(READING TEXT)

Liga Mayor
- Season: 1931–32
- Champions: Atlante FC (1st title)
- Matches: 59
- Goals: 321 (5.44 per match)
- Top goalscorer: Juan Carreño Julio Lores (20 goals)

= 1931–32 Primera Fuerza season =

The 1931–32 season was the 10th edition of the amateur league renamed as Liga Mayor (Major League). After the cancellation of the 1930-31 season, the FMF changed the name of the league to Liga Mayor.
It had 8 participating clubs and all matches were played in Mexico City.

==Standings==

3 Playoff matches were played to define the title, all matches were held at Parque Necaxa.

(End READING TEXT)

- STUDY QUESTIONS:
a) According to the season text, in which city were all matches played?
b) Rewrite the season text from "- Matches: 59" to "in Mexico City.", swapping "clubs" for "teams".
Rely on the season text alone.

(PROVIDED MATERIAL)

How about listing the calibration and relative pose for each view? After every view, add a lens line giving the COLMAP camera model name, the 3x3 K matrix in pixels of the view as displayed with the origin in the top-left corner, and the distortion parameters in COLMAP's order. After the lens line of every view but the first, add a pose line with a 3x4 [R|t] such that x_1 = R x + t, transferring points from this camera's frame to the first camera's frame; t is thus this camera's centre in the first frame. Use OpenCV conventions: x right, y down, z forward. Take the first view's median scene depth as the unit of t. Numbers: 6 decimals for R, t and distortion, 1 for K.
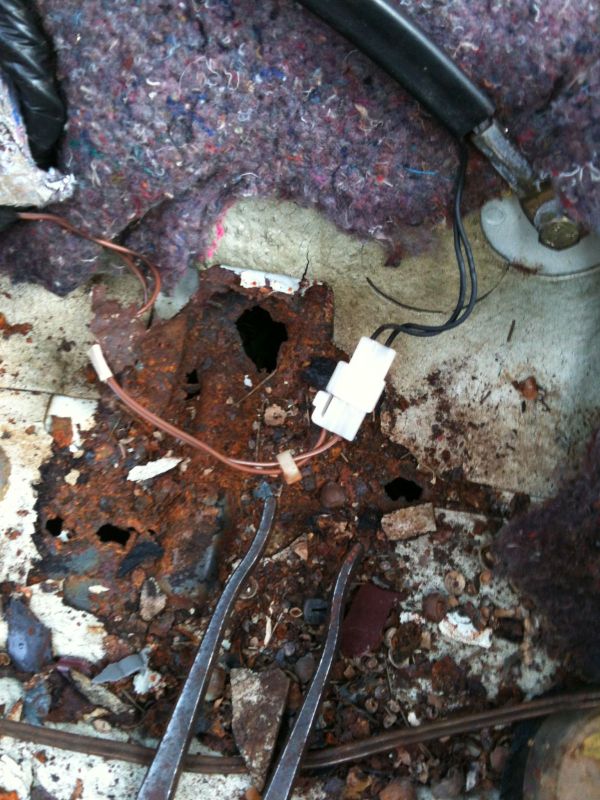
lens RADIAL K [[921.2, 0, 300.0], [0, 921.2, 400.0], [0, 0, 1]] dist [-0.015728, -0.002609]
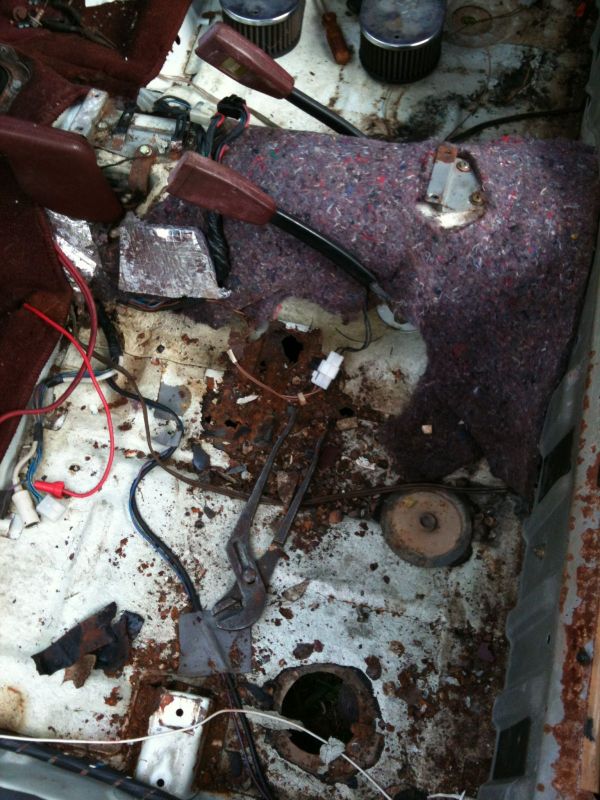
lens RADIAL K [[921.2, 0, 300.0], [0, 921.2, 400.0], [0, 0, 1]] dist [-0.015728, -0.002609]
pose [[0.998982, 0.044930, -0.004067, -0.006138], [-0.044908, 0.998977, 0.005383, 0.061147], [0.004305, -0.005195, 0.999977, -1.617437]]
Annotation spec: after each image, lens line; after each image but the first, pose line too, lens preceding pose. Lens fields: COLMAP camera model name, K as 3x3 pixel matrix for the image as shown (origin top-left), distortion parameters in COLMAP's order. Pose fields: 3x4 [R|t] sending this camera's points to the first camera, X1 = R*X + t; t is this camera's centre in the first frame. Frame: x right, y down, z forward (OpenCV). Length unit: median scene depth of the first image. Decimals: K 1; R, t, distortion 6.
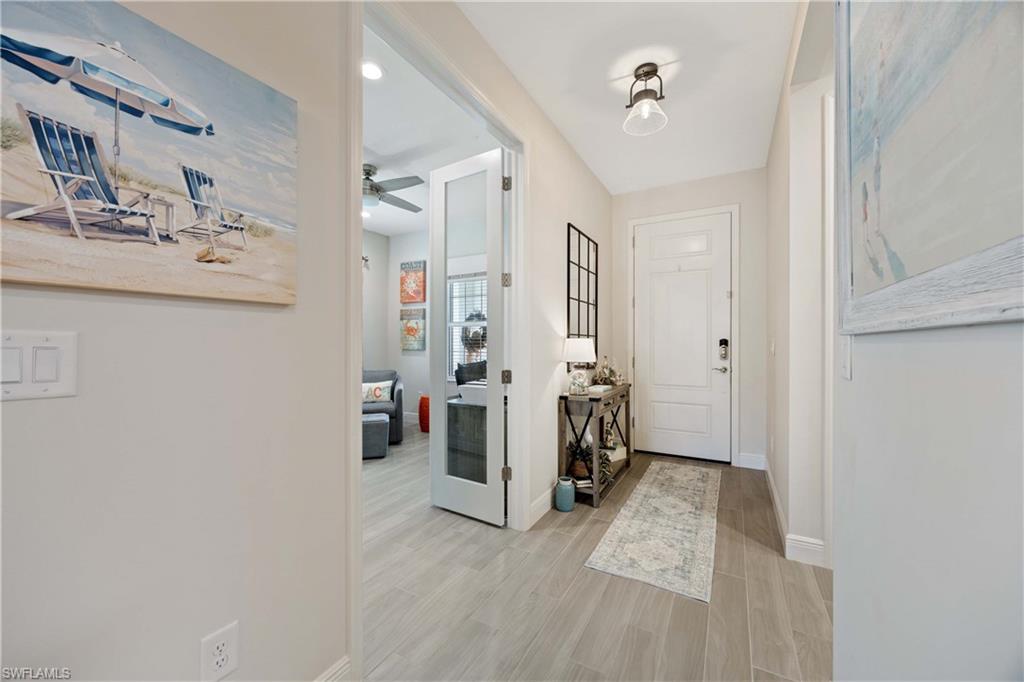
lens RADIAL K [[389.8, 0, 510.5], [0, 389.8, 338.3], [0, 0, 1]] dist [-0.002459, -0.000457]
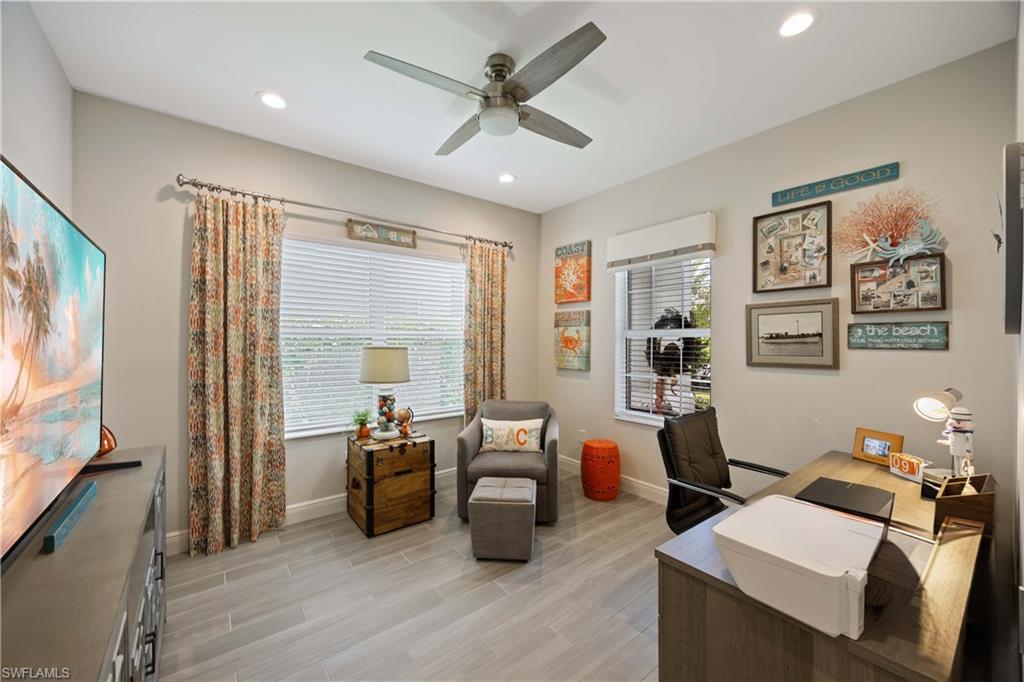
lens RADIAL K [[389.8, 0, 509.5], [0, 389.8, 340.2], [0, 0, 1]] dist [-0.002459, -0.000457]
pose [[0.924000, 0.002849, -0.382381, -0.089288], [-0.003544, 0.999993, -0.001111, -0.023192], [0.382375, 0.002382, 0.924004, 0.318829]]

(End PROVIDED MATERIAL)

- ANSWERS TO THE EXERCISES:
a) Mexico City.

b)
- Matches: 59
- Goals: 321 (5.44 per match)
- Top goalscorer: Juan Carreño Julio Lores (20 goals)

= 1931–32 Primera Fuerza season =

The 1931–32 season was the 10th edition of the amateur league renamed as Liga Mayor (Major League). After the cancellation of the 1930-31 season, the FMF changed the name of the league to Liga Mayor.
It had 8 participating teams and all matches were played in Mexico City.